U.S. Pat. No. 5,041,326 to Schroder et al. discloses an electroluminescent laminate assembly that may be used to display preformed emissive images. The luminescent laminate assembly is defined using a layer having light emitting particles, said layer interposed between a pair of electrically conducting matter electrodes, at least one of them being transmissive to the emitted light. Different gradations of light intensity are achieved by spatially controlling the thickness of the light emitting layer and of the electrically conducting matter. Further, the color or hue of the image may be controlled by modifying the thickness and color of the light emitting particles in accordance to the color or hue desired. The defined patterns are produced using masking, doctor-blading, embossing, and/or spraying processes. Although this assembly is capable of forming preformed images, it is best suited to display simple drawings, graphics, and patterns. Furthermore, since in accordance to their claims, the thickness or concentration of at least one of the electrode layers must be varied to modulate light output, the brightness and color spectrum of the image cannot be controlled independently to achieve their full brightness and spectral ranges. Finally, Schroder et al. do not specifically teach a way to achieve a high quality continuous tone images using their invention.
It is therefore an object of the present invention to provide a display device with preformed images that offers the advantages in compactness and ease of viewing of emissive flat panel displays having preformed continuous tone images
It is a further object of the present invention to make use of the advantages of organic electroluminescent display devices to form preformed images.
Another object of the invention is to provide large scaleable flat panel emissive display devices that have preformed images and can be easily mounted onto standard photographic picture frames, not much thicker than the glass cover of traditional picture frames.
It is a further object of this invention to provide consumers a conveniently method to obtain light emissive images from pictures using photographs of their choice and standard photographic fulfillment channels.
These objects are achieved by an organic electroluminescent display device that displays a preformed image, comprising:
a) spaced anode and cathode electrodes;
b) organic electrically conductive hole transport layer and electron transport layer disposed between the anode and cathode electrodes;
c) a preformed image layer formed between the organic electrically conductive hole transport layer and electron transport layers such layer having a region that is preformed to have at least one characteristic such that when a voltage is applied across the anode and cathode electrodes which will cause a preformed image to be displayed; and
d) means for applying a voltage to the anode and cathode electrodes to cause the emission of light to display the preformed image.

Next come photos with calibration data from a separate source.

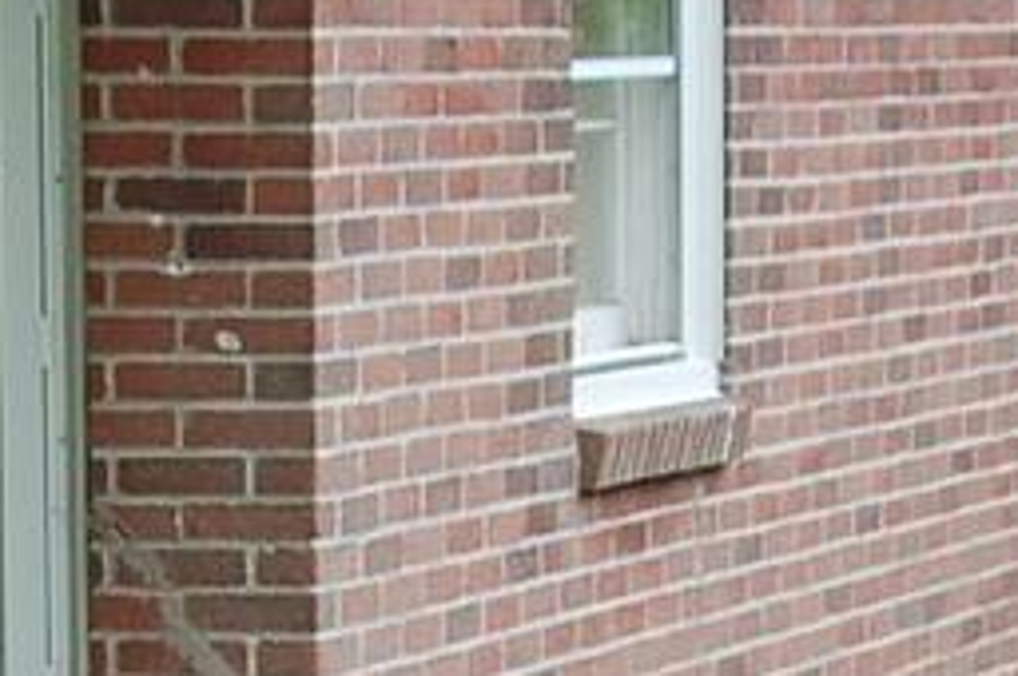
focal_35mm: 276
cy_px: 1235
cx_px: 183
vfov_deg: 4.9
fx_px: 7795
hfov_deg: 7.5
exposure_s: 1/160
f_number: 6.3
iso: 200
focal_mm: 23
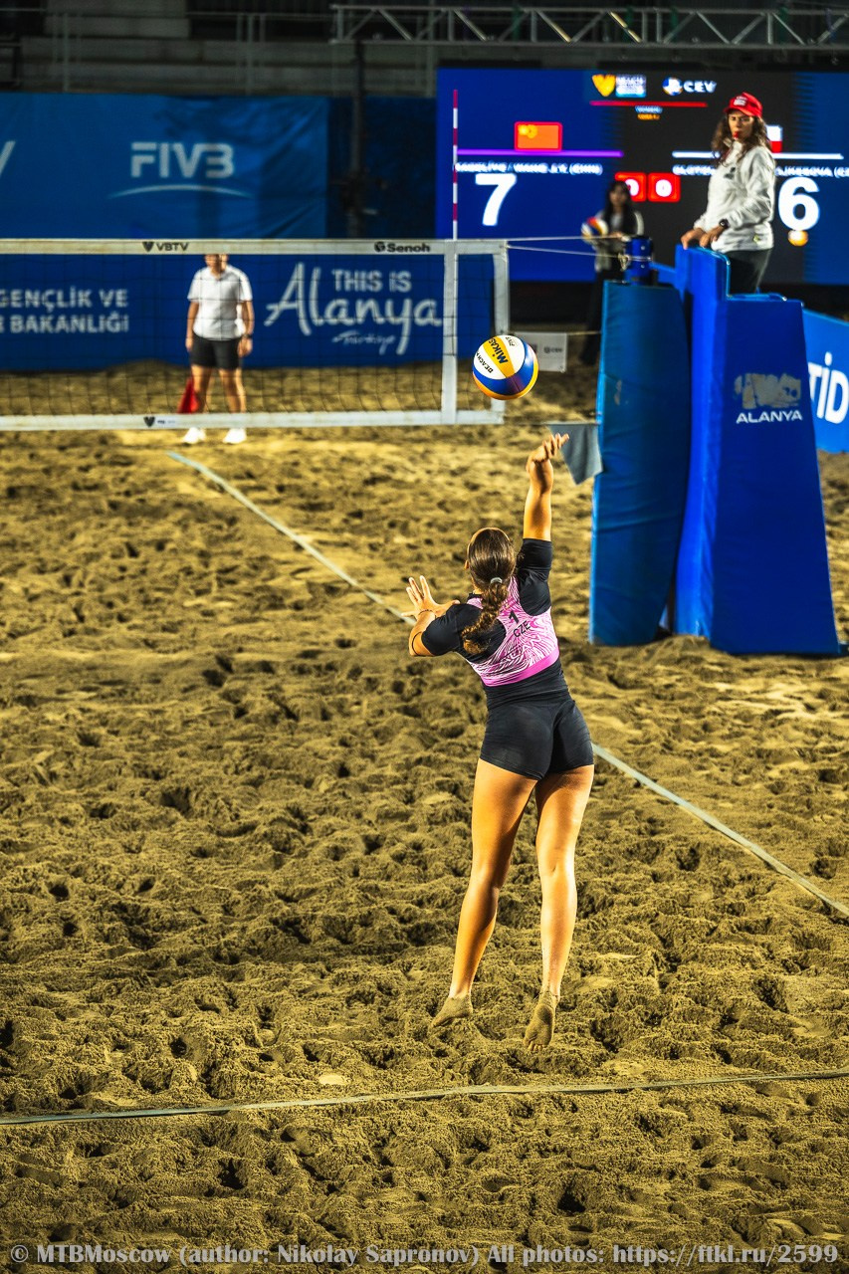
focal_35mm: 110
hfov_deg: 12.4
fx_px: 3892
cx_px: 424
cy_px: 637
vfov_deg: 18.6
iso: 800
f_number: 3.2
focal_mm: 110
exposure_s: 1/800
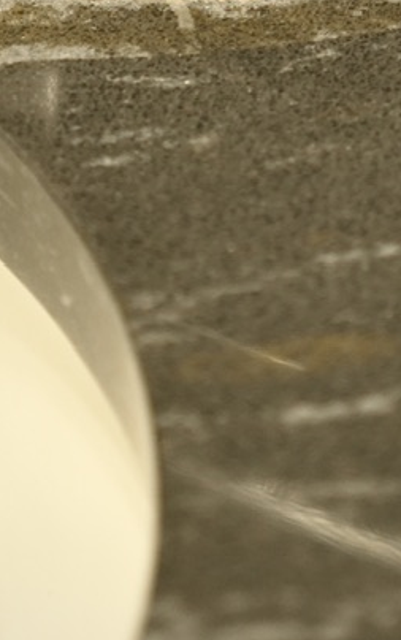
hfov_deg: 5.4
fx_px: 4226
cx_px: 242
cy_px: -141
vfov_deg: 8.6
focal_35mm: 242
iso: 500
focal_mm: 50
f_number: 2.8
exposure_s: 1/125
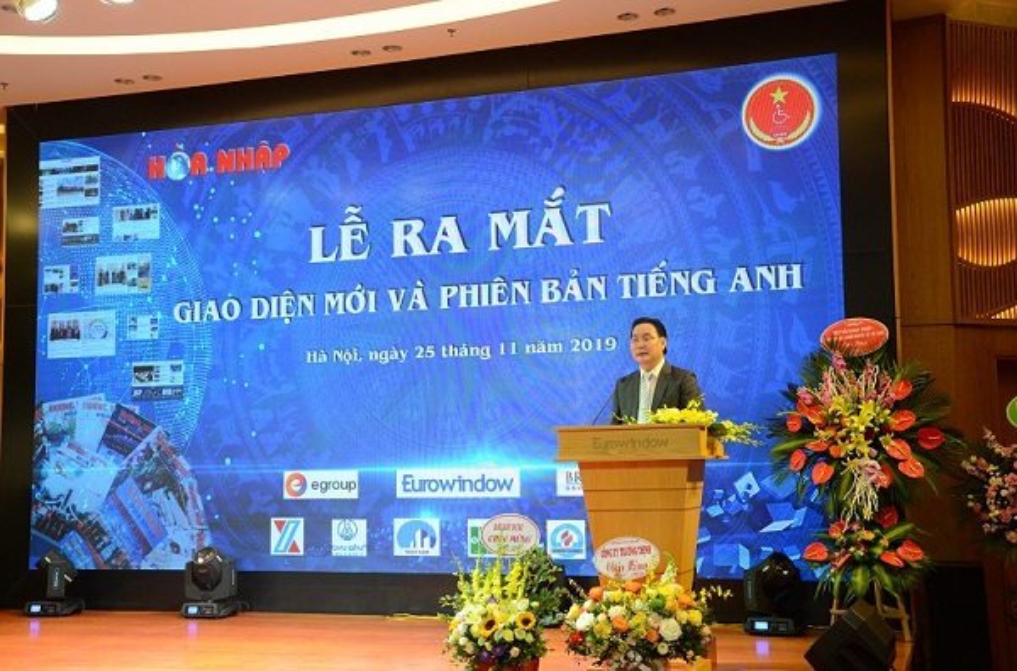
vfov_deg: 29.7
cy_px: 336
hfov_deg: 43.7
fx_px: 1267
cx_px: 508
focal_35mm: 45
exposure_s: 1/100
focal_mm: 30
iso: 2000
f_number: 4.2
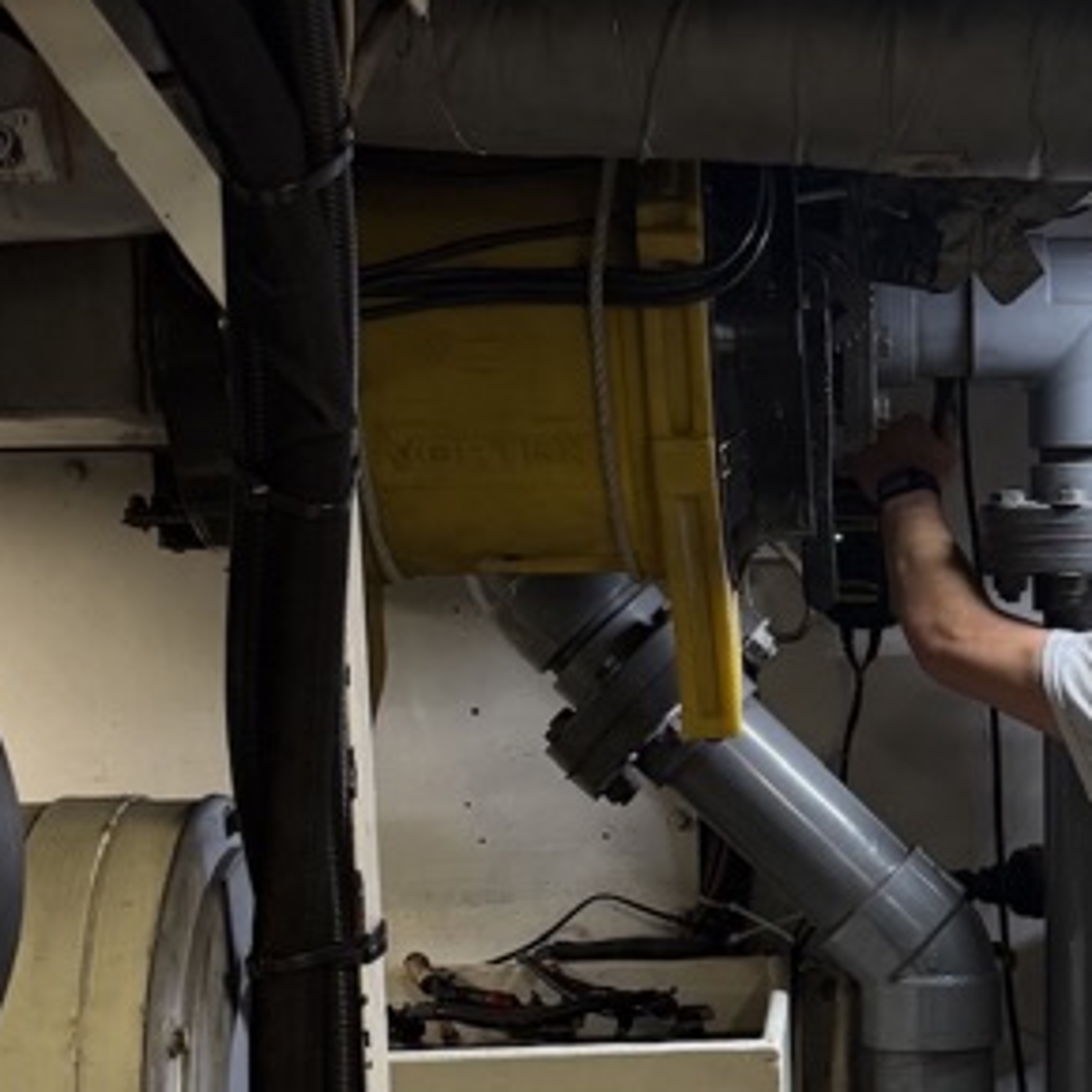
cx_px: 998
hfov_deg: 22.5
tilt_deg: -6.1
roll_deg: -1.0
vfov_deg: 22.5
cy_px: 972
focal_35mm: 75
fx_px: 2677
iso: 125
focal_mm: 6.76
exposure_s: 1/107
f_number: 1.78
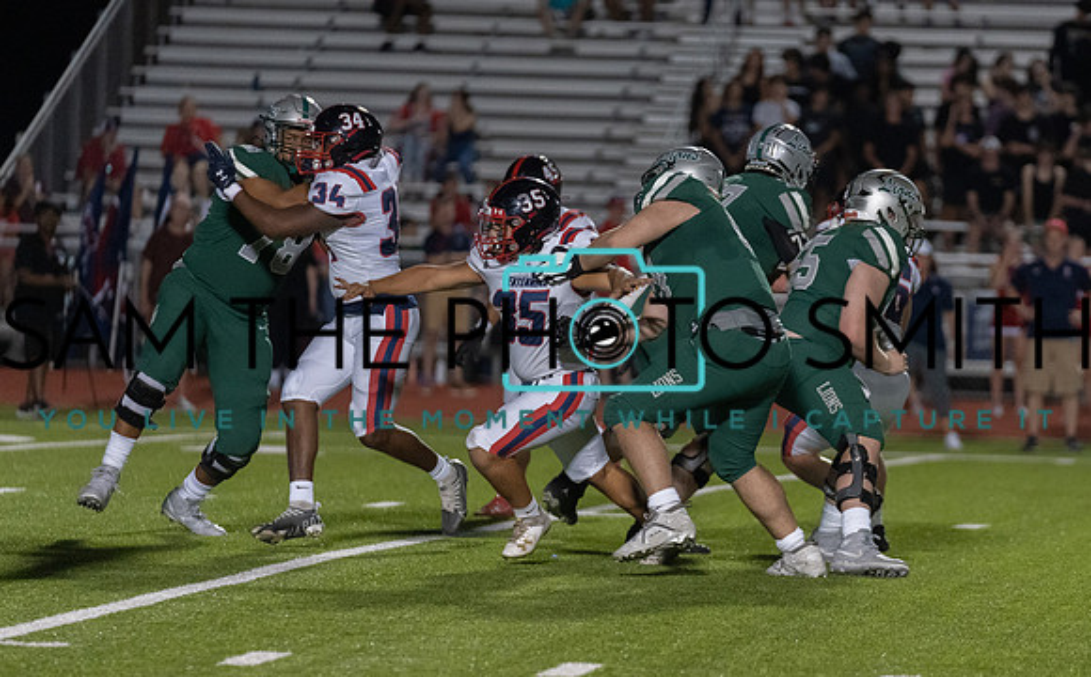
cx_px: 661
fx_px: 7143
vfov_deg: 5.4
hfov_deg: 8.7
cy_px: 333
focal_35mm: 241
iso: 4000
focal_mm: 178
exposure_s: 1/1250
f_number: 2.8
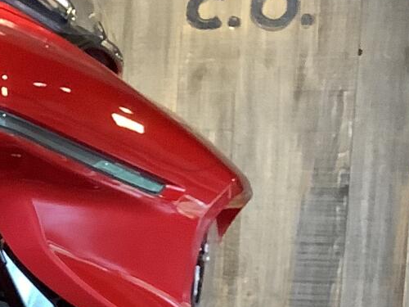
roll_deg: +0.4
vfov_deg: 11.5
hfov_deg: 14.5
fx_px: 1465
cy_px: 432
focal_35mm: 124
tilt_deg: -12.3
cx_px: -255
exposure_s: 1/40
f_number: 2.4
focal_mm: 3.3
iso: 400
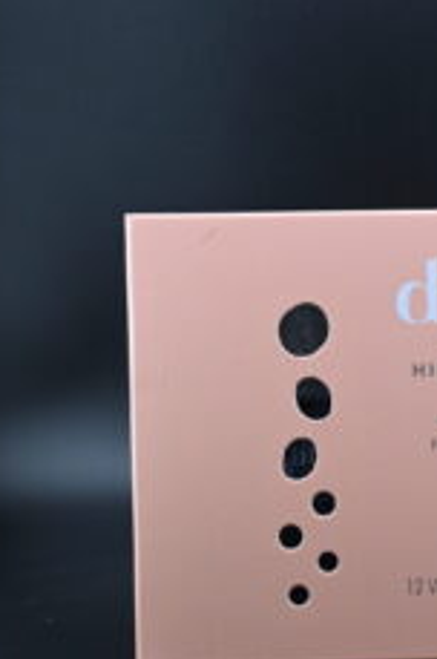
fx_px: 1132
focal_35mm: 62
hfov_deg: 21.3
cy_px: 299
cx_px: 405
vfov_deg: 32.4
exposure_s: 1/125
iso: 640
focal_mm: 21
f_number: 4
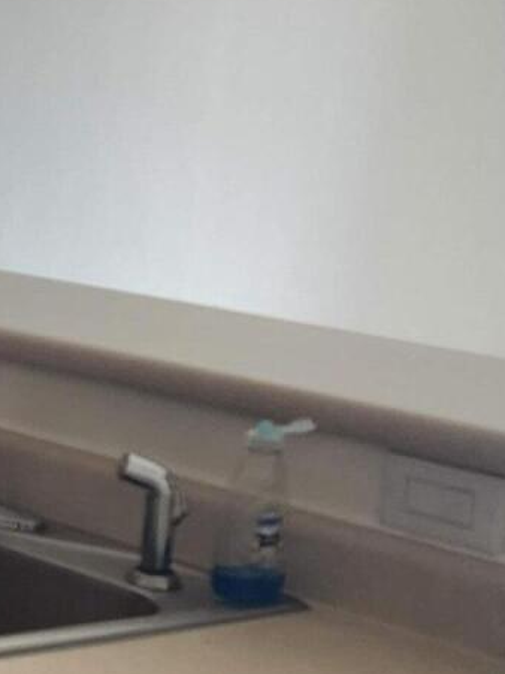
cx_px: -496
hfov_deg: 12.7
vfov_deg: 19.2
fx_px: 1985
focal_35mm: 102
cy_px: 468
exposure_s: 1/120
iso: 250
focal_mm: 6.4
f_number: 1.8
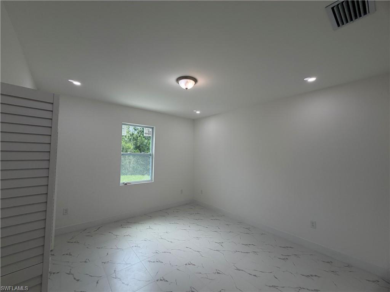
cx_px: 195
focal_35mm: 14
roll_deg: -0.9
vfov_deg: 85.7
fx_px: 158
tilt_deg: +3.7
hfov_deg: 102.1
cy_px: 146
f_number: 2.2
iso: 64
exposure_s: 1/120
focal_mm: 2.22
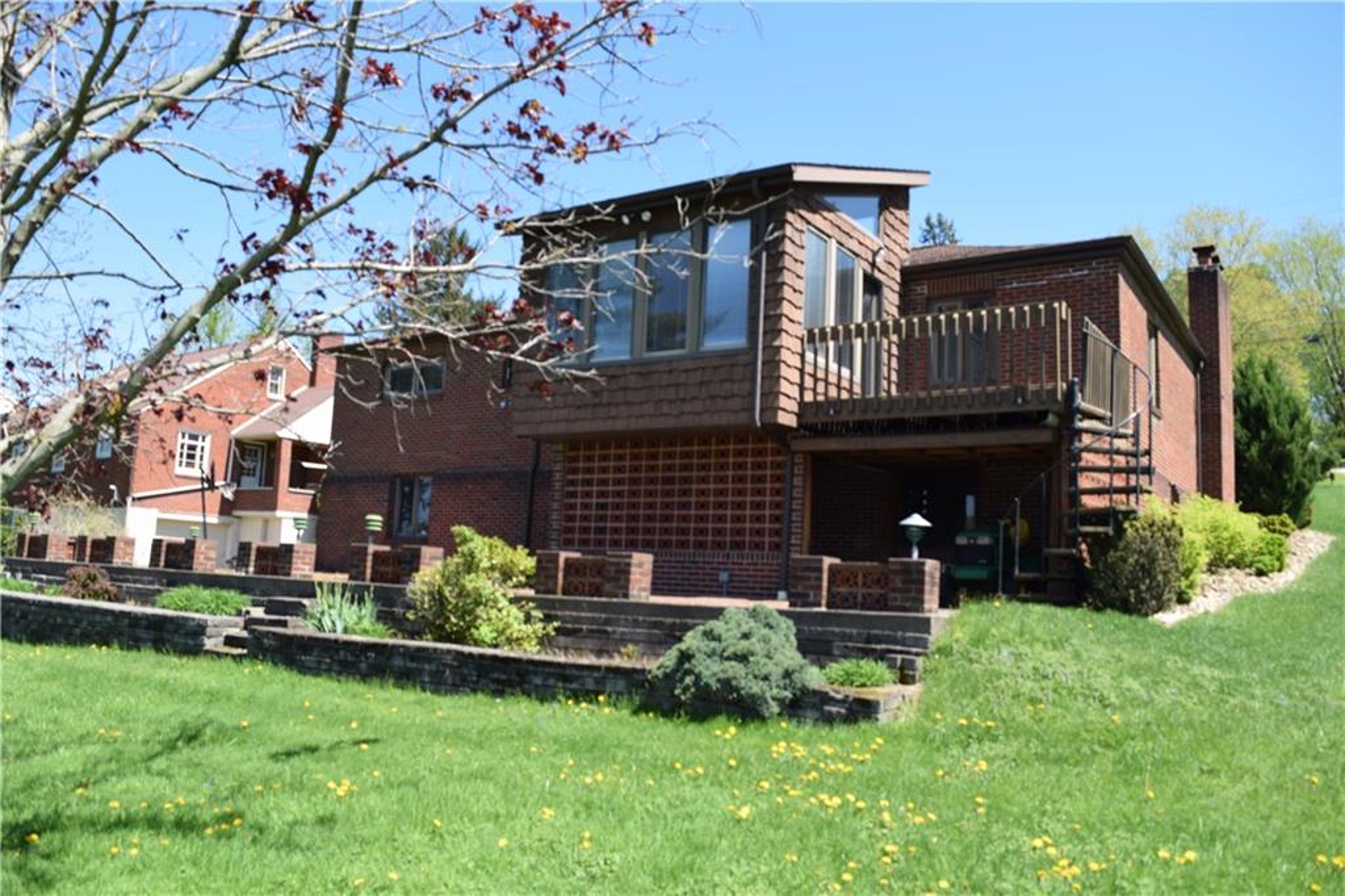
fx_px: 1008
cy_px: 448
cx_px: 672
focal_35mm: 27
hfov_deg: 67.4
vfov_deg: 47.9
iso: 100
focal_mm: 18
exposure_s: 1/160
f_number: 6.3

It is an advantage of the present invention that by having a layer with a preformed image and using such layer in an organic electroluminescent display device, high resolution full color preformed images can be effectively displayed.
The present invention does not require electronic addressing systems, complex electronic support components and interconnects, or bulky and expensive light emitting or projection systems.
Another advantage of the present invention is that the display devices in accordance with the present invention can be made so as to have the cost and usability akin of a consumable media.
Another advantage of the present invention is that the display devices in accordance with the present invention are able to display high quality continuous tone color images that exhibit fully controlled color gamut and brightness.